The only problem was, after thinking we were going to wear Richmond jumpers all week we ended up in St Kilda colours. For a few short moments there I considered tanking, but thought better of it. We’d live. Ella and Grace were rapt though, as both follow the Saints.

Being out in the middle during a big AFL match was a memorable experience for all involved. Treading on the hallowed turf in front of 52,000 fans will stay with these girls forever. We even got the obligatory Melbourne winter drizzle. Perfect.

Special mention must also be made of all those who made it happen. Dozens of parents, umpires and Auskick marshals ensure these half time games all all go like clock work. The marshals usher players to their seats and then into the change rooms at quarter time, making sure everyone knows what they’re doing and no-one runs out before the half time siren.

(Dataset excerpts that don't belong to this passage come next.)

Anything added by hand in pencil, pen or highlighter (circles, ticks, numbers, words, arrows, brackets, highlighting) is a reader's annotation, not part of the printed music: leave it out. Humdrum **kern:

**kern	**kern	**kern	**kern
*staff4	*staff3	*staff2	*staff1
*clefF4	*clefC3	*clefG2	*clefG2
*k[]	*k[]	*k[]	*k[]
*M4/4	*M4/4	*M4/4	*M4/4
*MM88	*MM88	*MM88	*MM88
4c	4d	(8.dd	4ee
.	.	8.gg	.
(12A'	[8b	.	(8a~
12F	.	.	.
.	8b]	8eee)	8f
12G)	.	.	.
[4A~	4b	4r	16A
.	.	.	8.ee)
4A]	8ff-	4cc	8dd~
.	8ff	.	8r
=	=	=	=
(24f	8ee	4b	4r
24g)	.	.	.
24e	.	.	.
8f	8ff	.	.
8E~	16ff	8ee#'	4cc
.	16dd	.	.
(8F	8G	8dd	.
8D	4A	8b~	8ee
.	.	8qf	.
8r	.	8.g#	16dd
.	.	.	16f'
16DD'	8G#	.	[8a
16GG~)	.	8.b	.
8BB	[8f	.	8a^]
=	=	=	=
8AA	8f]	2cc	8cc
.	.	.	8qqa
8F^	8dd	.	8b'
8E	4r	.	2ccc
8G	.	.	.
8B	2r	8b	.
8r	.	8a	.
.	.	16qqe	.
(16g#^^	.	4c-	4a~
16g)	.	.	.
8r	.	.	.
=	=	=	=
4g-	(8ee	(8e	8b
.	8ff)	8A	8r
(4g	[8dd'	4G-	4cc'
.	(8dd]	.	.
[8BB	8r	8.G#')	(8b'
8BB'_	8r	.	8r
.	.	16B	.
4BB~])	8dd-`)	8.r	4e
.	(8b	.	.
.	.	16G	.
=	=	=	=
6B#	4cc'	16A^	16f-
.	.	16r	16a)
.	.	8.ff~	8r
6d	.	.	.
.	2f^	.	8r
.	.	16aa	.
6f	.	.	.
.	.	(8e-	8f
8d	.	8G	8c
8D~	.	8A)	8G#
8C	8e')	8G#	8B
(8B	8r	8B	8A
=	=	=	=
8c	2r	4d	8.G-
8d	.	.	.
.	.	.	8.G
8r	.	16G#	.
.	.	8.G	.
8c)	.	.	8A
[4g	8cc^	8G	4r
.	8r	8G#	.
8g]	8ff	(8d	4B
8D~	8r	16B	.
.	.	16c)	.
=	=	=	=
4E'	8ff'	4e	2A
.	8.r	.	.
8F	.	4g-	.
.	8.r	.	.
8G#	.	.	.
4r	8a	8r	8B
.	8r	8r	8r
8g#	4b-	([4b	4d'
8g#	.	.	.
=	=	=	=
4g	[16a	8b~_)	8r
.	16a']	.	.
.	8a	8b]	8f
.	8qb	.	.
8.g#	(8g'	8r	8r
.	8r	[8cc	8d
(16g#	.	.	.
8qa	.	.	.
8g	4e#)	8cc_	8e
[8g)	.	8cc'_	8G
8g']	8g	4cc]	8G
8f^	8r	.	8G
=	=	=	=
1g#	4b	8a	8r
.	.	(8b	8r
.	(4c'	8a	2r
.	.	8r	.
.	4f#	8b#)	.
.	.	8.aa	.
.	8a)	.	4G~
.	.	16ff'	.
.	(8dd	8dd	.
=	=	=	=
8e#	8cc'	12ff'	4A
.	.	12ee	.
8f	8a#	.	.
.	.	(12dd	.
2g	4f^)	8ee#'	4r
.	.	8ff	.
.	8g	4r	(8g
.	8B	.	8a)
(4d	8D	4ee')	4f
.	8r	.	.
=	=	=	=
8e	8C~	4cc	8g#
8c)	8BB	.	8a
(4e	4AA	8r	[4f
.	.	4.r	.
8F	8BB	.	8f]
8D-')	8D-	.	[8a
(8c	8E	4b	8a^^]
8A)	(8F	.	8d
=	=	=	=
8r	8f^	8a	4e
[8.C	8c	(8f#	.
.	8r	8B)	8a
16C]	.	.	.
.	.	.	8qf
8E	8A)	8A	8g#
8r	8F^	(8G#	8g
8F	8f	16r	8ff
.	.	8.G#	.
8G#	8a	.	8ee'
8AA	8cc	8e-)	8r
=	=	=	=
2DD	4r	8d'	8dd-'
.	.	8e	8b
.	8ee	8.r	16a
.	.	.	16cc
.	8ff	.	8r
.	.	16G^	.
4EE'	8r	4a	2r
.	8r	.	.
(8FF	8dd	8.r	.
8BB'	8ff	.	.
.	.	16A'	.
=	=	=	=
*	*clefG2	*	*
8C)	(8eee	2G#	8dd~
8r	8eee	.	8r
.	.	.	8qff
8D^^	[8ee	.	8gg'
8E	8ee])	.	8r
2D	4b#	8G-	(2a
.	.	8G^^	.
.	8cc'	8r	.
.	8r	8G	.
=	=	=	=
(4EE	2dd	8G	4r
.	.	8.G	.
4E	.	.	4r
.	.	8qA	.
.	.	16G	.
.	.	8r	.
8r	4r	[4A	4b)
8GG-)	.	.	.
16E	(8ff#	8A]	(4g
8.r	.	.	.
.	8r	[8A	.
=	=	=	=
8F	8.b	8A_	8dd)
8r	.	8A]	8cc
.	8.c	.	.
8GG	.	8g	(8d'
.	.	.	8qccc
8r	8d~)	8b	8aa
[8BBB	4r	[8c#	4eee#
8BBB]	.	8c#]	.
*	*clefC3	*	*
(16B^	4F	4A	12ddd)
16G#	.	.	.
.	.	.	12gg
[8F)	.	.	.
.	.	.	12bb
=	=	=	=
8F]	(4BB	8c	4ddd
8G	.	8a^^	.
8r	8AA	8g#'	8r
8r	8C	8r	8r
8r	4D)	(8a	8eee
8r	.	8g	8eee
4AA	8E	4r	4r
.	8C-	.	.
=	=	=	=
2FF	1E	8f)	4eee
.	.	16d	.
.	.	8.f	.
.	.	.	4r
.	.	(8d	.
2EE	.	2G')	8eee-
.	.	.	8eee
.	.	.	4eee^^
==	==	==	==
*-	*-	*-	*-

These generous people are the ones who make footy tick at the grass roots. As an Auskick coach for seven years I attended a number of grid games, including the 2008 preliminary final between Hawthorn and St Kilda. Every time it went off without a hitch thanks to many dedicated volunteers.

To top off our half-time adventure this week, the Tigers coasted to a satisfying if messy 64 point win over the Saints. When we headed to the rooms early in the second quarter Richmond was two points up, but by the time we lined up in the race waiting for our turn in the hallowed turf, we were 40 odd points in front. Bliss!

When we made it around to our reserved seats at three quarter time, it was closer to 50 and all we had to do was enjoy – and throw our hands up at Jack Riewoldt as he missed three sitters in a row. What a great night of footy!


  1. Well done Cheryl. The times are, hopefully, a-changin’.

    Yet, as you point out, women – who train just as hard as men, are just as dedicated to the sport – play for no money. Women’s sport remains dreadfully underpaid and women’s achievements in sport are given thin coverage via the media.

    There are many women who were, like yourself, denied the chance to play footy and probably due to the same foolishness that once denied women the vote.

    Let’s hope women’s footy evolves past the point of something that women are “allowed” to do. And it will, thanks to determined and visionary people like yourself.

    Good onya.

  2. Kath Presdee says

    Kudos to you Cheryl

    …and also to the Auskick volunteers on match day. Having the privilege of being the Goal Umpire in one of the games last year with my youngster, it’s an amazing task of herding very excited youngsters in and out.

    While I think it was great that there was also the curtain-raiser match, it would have been good for the score and some of the highlights to have been publicised.

  3. Cheryl Critchley says

    Thanks Kath and Jen. There are plenty of women doing a lot more than me and they are the ones whose efforts should be recognised. Let’s hope the VWFL players and coaches start attracting enough sponsorship so those at the highest level can do it full time like the blokes.

  4. Great stuff, Cheryl. Very impressive coaching skills: “understood my instructions about playing in their positions, manning up and keeping the game flowing.”
    If you are up for the challenge there is a permanent vacancy at Subiaco next season for a coach who can get the players to do that. I could put in a good word for you, but it will require you to permanently forsake the Black and Gold.

  5. Cheryl Critchley says

    Thanks Peter
    I’m probably overqualified for the West Coast and Melbourne jobs :-)

  6. Haje Halabi says

    Thanks Cheryl- The girls have got it- we have come a long way and thankfully so- girls love footy and should be able to play! I love it when I see girls in my PE classes playing footy. If you want a good read go to Nicole Hayes @nichmelbourne who has written a book about her experiences tweeted by harmise
    I must say as boys growing up we never had this block- it would have killed me if I was a kid and was told I could not play footy? What else to do?

  7. Cheryl Critchley says

    Thanks Haje, Nicole sounds great! Her post was great and I’m sure the book is too. I’ll have to look out for it.